Betelgeuse is expected to have a supernova explosion in less than 100,000 years. During that time many stars will get closer and closer to Betelgeuse and then start to get farther and farther from Betelgeuse, as those stars and Betelgeuse orbit around the center of the galaxy.

Here is a link to a list of stars which, according to the calculations of astronomers, have passed within 5 light years of Earth in the past three million years or will pass within 5 light years of Earth in the next three million years.

https://en.wikipedia.org/wiki/List_of_nearest_stars_and_brown_dwarfs

And it seems to me that any alien astronomers on a planet orbiting a star near Betelgeuse would be very displeased to learn that their star is getting closer and closer to Betelgeuse and is likely to be only a few light years from Betelgeuse when Betelgeuse supernovas.


9

The concept of a habitable zone really doesn't apply to a star like Betelgeuse. In addition to being a highly unstable and variable supergiant, it's a runaway star, suggesting that it was formerly a member of a multiple star system with a companion star that went supernova. Its relatively rapid rotation is difficult to explain via single star evolution, suggesting that it has undergone a stellar merger (Wheeler et al. 2017, Chatzopoulos et al. 2020). These events do not bode well for the survival of orbiting planets, even if planets could form in the environment around the progenitor system containing multiple early-B or O-type stars. Any terrestrial planets would at best still be in the magma ocean stage and would not have time to cool before Betelgeuse itself undergoes a supernova.

The environment of Betelgeuse is strongly affected by stellar variability and eruptions of substantial amounts of material from the star itself, creating a wind environment that would strongly affect habitability (e.g. via atmospheric erosion) even if you somehow magicked the right kind of planet into existence at a vaguely appropriate distance.


5

Habitable zones, defined in terms of equilibrium temperature, scale with the square root of the luminosity of the star. So whatever the habitable zone limits $[a_{inner},a_{outer}]$ are for the Sun, for another star a good starting guess is $\sqrt{L/L_\odot}$ times those limits*.

For Betelgeuse the simple-minded square root model gives a time-varying habitable zone 300 to 387 times further out. A planet could stay in it, assuming a similar width as the habitable zone in the question scaled up by this factor.

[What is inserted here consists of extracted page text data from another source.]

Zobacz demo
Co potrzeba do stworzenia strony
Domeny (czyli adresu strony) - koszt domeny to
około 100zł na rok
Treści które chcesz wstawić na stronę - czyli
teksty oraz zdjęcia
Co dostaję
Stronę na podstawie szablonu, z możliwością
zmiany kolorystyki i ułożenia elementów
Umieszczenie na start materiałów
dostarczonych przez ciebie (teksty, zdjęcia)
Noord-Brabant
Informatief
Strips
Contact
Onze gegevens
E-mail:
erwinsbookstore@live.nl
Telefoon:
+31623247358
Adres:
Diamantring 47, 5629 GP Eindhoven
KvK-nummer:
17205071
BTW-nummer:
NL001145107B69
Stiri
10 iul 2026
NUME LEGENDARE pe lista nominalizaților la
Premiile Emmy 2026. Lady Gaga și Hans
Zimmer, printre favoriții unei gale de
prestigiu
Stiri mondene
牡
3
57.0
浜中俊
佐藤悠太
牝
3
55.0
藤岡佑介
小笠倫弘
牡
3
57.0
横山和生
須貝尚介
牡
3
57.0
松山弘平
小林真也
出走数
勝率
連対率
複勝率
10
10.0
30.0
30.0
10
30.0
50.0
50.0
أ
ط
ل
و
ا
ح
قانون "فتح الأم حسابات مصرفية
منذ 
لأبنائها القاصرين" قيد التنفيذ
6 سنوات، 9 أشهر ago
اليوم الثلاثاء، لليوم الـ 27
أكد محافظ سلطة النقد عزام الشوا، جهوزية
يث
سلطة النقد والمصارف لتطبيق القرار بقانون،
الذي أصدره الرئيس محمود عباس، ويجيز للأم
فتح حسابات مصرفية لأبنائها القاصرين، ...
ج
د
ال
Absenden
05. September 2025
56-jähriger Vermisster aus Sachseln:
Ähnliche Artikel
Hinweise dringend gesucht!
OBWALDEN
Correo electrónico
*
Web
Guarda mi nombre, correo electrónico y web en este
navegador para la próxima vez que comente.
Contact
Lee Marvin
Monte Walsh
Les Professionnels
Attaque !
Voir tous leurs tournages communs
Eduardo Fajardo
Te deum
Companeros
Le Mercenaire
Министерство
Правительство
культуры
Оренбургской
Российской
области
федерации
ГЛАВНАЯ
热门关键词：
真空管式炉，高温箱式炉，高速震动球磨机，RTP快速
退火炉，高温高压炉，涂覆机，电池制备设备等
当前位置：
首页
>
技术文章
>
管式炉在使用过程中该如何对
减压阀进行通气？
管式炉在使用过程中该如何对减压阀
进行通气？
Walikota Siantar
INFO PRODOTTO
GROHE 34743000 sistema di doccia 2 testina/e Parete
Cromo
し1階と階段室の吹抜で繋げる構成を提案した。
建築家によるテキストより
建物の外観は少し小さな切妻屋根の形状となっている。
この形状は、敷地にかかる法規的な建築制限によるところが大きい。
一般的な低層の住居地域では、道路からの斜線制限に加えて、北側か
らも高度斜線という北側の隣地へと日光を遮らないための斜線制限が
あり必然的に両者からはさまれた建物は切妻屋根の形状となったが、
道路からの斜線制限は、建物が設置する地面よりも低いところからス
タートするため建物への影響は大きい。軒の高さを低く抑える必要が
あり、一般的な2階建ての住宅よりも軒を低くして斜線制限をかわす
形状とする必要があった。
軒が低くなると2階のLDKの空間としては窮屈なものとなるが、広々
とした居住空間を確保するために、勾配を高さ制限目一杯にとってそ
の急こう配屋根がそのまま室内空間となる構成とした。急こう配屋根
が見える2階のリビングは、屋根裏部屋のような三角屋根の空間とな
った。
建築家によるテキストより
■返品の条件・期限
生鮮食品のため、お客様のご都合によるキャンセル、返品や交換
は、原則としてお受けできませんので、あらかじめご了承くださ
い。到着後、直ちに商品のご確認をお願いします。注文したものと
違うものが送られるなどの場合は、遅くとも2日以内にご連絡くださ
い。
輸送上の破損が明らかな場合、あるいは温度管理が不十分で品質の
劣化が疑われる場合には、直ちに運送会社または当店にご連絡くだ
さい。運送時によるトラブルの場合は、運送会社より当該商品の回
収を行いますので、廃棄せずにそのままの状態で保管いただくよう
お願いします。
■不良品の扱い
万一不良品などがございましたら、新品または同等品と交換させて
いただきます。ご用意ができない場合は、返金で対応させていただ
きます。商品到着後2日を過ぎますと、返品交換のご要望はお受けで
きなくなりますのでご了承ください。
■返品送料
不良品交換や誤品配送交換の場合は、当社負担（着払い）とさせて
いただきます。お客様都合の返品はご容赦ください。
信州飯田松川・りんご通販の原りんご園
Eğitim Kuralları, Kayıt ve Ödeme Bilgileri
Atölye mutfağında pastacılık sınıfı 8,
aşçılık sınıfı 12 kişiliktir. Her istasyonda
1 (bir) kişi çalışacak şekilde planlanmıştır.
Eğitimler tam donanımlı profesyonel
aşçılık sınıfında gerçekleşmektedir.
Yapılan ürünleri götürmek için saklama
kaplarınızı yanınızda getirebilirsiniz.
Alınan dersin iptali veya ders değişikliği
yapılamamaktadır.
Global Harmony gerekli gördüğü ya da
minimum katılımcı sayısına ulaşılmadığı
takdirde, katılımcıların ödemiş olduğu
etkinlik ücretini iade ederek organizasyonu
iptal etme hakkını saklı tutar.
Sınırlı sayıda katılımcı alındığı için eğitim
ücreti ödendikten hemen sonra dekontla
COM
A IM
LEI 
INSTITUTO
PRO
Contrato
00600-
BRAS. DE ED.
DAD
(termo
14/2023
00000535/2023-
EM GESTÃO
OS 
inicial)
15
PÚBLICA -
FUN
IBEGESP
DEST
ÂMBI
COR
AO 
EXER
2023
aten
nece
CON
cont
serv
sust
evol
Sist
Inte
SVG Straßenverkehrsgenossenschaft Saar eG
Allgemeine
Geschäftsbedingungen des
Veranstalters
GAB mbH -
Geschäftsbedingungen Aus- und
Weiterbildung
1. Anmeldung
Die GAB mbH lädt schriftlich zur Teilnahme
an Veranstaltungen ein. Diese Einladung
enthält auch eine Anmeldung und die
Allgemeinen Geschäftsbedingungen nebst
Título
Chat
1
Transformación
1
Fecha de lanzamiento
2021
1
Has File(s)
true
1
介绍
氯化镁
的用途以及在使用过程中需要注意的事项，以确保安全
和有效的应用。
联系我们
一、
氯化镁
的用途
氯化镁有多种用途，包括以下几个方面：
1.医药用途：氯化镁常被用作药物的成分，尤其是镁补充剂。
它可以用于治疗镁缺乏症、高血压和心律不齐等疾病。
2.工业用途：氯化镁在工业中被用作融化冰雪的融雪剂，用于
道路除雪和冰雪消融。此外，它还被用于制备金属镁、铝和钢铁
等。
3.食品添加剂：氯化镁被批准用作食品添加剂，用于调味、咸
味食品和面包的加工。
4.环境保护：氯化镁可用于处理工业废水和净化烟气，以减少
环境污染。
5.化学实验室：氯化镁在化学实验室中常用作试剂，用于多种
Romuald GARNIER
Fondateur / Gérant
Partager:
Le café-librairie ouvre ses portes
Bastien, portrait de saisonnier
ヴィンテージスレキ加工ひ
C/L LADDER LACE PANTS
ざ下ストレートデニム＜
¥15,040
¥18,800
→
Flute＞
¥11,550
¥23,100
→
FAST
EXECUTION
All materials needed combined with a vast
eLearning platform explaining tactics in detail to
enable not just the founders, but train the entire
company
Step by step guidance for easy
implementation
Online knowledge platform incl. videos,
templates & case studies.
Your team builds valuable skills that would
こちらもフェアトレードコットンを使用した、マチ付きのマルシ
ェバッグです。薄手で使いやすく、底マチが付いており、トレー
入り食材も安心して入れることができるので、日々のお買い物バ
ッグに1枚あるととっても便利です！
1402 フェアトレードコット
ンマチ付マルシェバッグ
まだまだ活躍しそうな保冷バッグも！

As the other answers rightly point out, there are many reasons why Betelgeuse likely doesn't have any habitable worlds around it, but these reasons are (with the exception of variability) unrelated to its luminosity. The problem of actually defining the habitable zone (even in the solar system) is that other planetary properties like atmospheric composition, water surface area, pressure, rotation etc. can affect it in nontrivial ways: the limits are not exact. To further complicate things one might demand that a planet remain in the zone "long enough" to develop life, which requires that stellar evolution does not shift the zone beyond the planet over the suitable (unknown) time-span.

[* Why the square root relationship? A planet at distance $a$ receives $P_{in}=(\pi r^2)( L / 4\pi a^2)=r^2L/4a^2 $ Watt of starlight. Emitting like a blackbody it radiates $P_{out}=4\pi r^2 \sigma T^4$ Watt. Since $P_{in}=P_{out}$ we get $a^2=L/16\pi \sigma T^4$, or $a\propto \sqrt{L}$ for some fixed habitable temperature $T$. Obviously this is complicated by greenhouse heating, for starters.]